BEGIN MATERIAL TO PROCESS

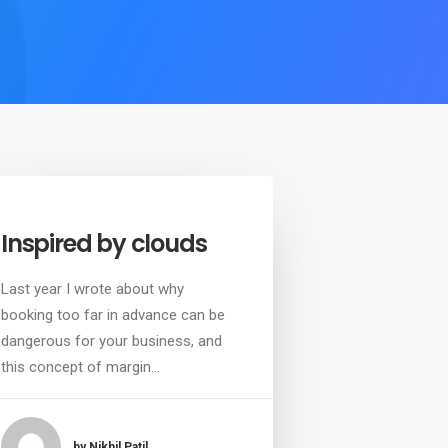
Inspired by clouds
Last year I wrote about why
booking too far in advance can be
dangerous for your business, and
this concept of margin…
by Nikhil Patil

END MATERIAL TO PROCESS

WHAT THE TASK REQUIRES
Reproduce the data above exactly, leaving each picture out.

WORKED SOLUTION
Inspired by clouds
Last year I wrote about why
booking too far in advance can be
dangerous for your business, and
this concept of margin…
by Nikhil Patil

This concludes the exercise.